Issue Grouping

All events have a fingerprint. Events with the same fingerprint are grouped together into an issue.

By default, Sentry will run one of our built-in grouping algorithms to generate a fingerprint based on information available within the event such as stacktrace, exception, and message. To extend the default grouping behavior or change it completely, you can use a combination of the following options:

  1. In your SDK
  2. In your project, using Fingerprint Rules
  3. In your project, using Stack Trace Rules

Grouping Algorithms

Each time default grouping behavior is modified, Sentry releases it as a new version. As a result, modifications to the default behavior do not affect the grouping of existing issues.

When you create a Sentry project, the most recent version of the grouping algorithm is automatically selected. This ensures that grouping behavior is consistent within a project.

To upgrade an existing project to a new grouping algorithm version, navigate to Settings > Projects > [project] > Issue Grouping > Upgrade Grouping. After upgrading to a new grouping algorithm, you will very likely see new groups being created.

All versions consider the stacktrace, exception and message.

Grouping by Stack Trace

When Sentry detects a stack trace in the event data (either directly or as part of an exception), the grouping is effectively based entirely on the stack trace.

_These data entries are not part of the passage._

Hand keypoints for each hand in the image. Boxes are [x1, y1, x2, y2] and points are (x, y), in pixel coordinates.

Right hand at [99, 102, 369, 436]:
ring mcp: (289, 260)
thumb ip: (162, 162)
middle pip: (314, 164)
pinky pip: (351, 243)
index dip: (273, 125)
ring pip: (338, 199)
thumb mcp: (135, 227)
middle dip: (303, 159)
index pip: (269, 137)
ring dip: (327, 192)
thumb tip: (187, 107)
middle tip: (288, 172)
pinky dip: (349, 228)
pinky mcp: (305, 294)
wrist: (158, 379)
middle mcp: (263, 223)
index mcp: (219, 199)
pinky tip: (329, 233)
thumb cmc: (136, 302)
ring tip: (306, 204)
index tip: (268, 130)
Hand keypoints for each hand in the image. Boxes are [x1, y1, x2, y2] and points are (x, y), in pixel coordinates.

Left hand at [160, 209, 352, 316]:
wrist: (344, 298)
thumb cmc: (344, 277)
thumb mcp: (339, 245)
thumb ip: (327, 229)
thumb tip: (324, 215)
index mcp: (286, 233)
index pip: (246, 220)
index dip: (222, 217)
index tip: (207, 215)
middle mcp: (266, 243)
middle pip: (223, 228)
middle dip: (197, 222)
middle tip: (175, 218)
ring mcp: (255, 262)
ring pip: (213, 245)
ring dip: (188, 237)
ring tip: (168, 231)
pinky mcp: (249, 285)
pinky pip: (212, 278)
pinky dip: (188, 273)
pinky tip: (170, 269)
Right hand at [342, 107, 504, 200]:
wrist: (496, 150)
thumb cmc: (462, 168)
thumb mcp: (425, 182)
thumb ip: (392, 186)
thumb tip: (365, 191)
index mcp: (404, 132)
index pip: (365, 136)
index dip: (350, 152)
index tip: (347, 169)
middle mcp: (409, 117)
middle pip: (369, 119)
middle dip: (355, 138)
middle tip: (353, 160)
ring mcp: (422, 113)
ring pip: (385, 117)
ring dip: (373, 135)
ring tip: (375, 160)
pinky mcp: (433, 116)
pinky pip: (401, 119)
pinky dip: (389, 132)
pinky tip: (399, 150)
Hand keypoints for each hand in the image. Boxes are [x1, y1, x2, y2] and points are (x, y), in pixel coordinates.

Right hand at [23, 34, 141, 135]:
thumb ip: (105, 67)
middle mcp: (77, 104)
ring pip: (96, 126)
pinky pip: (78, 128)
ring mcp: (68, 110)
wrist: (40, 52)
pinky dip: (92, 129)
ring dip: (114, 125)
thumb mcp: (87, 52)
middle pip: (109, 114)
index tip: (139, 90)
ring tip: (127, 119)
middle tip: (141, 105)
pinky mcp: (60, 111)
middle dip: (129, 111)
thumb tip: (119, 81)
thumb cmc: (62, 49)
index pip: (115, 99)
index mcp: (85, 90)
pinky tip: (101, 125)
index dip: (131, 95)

The first and most crucial part is that Sentry only groups by stack trace frames that the SDK reports and associates with your application. Not all SDKs report this, but when that information is provided, it’s used for grouping. This means that if two stack traces differ only in parts of the stack that are unrelated to the application, those stack traces will still be grouped together.

Depending on the information available, the following data can be used for each stack trace frame:

  • Module name
  • Normalized filename (with revision hashes, and so forth, removed)
  • Normalized context line (essentially a cleaned up version of the source code of the affected line, if provided)

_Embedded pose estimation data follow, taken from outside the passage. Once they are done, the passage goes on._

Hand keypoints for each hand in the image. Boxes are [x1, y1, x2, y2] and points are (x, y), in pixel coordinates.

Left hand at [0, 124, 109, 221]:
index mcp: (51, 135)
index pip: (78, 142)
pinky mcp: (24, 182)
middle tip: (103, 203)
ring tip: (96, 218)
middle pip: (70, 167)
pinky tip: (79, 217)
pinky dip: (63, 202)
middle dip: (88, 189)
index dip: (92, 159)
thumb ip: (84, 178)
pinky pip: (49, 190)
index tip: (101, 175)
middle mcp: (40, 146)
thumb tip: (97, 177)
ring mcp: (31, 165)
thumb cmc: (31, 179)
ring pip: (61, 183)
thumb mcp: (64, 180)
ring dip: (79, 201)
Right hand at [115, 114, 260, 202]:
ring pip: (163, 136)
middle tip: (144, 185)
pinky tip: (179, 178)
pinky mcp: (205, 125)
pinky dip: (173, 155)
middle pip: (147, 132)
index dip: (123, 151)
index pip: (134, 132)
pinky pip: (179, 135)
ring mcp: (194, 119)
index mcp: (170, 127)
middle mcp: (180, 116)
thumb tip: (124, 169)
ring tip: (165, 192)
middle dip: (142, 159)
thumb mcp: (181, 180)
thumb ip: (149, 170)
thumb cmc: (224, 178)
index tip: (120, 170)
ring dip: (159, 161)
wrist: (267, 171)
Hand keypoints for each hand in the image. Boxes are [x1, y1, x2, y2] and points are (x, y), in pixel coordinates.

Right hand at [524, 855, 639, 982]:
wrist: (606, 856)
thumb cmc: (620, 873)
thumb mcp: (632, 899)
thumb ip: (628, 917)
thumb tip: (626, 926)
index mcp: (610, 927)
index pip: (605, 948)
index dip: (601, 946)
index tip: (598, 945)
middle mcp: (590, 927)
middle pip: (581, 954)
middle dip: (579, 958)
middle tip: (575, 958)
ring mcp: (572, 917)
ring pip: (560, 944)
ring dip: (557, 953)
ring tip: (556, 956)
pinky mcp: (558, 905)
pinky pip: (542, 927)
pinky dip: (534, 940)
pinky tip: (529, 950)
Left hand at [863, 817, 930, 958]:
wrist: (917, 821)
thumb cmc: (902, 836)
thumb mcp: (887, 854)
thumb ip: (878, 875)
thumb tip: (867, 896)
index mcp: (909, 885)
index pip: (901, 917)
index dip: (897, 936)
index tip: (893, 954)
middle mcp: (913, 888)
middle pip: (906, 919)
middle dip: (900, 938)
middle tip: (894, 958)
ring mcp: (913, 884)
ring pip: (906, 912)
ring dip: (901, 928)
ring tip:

This grouping usually works well, but two specific situations can throw it off:

  1. Minimized JavaScript source code will destroy the grouping in detrimental ways. To avoid this, ensure that Sentry can access your Source Maps.
  2. Modifying your stack trace by introducing a new level through decorators changes your stack trace, so the grouping will also change. To handle this, many SDKs support hiding irrelevant stack trace frames. For example, the Python SDK will skip all stack frames with a local variable called __traceback_hide__ set to True.

Grouping By Exception

If the stack trace is not available, but exception information is, then the grouping will consider the type and value of the exception if both pieces of data are present on the event. This grouping is a lot less reliable because of changing error messages.

Fallback Grouping

Grouping falls back to messages if the stack trace, type, and value are not available. When this happens, the grouping algorithm will try to use the message without any parameters. If that is not available, the grouping algorithm will use the full message attribute.

For more details, see Grouping Issues Best Practices.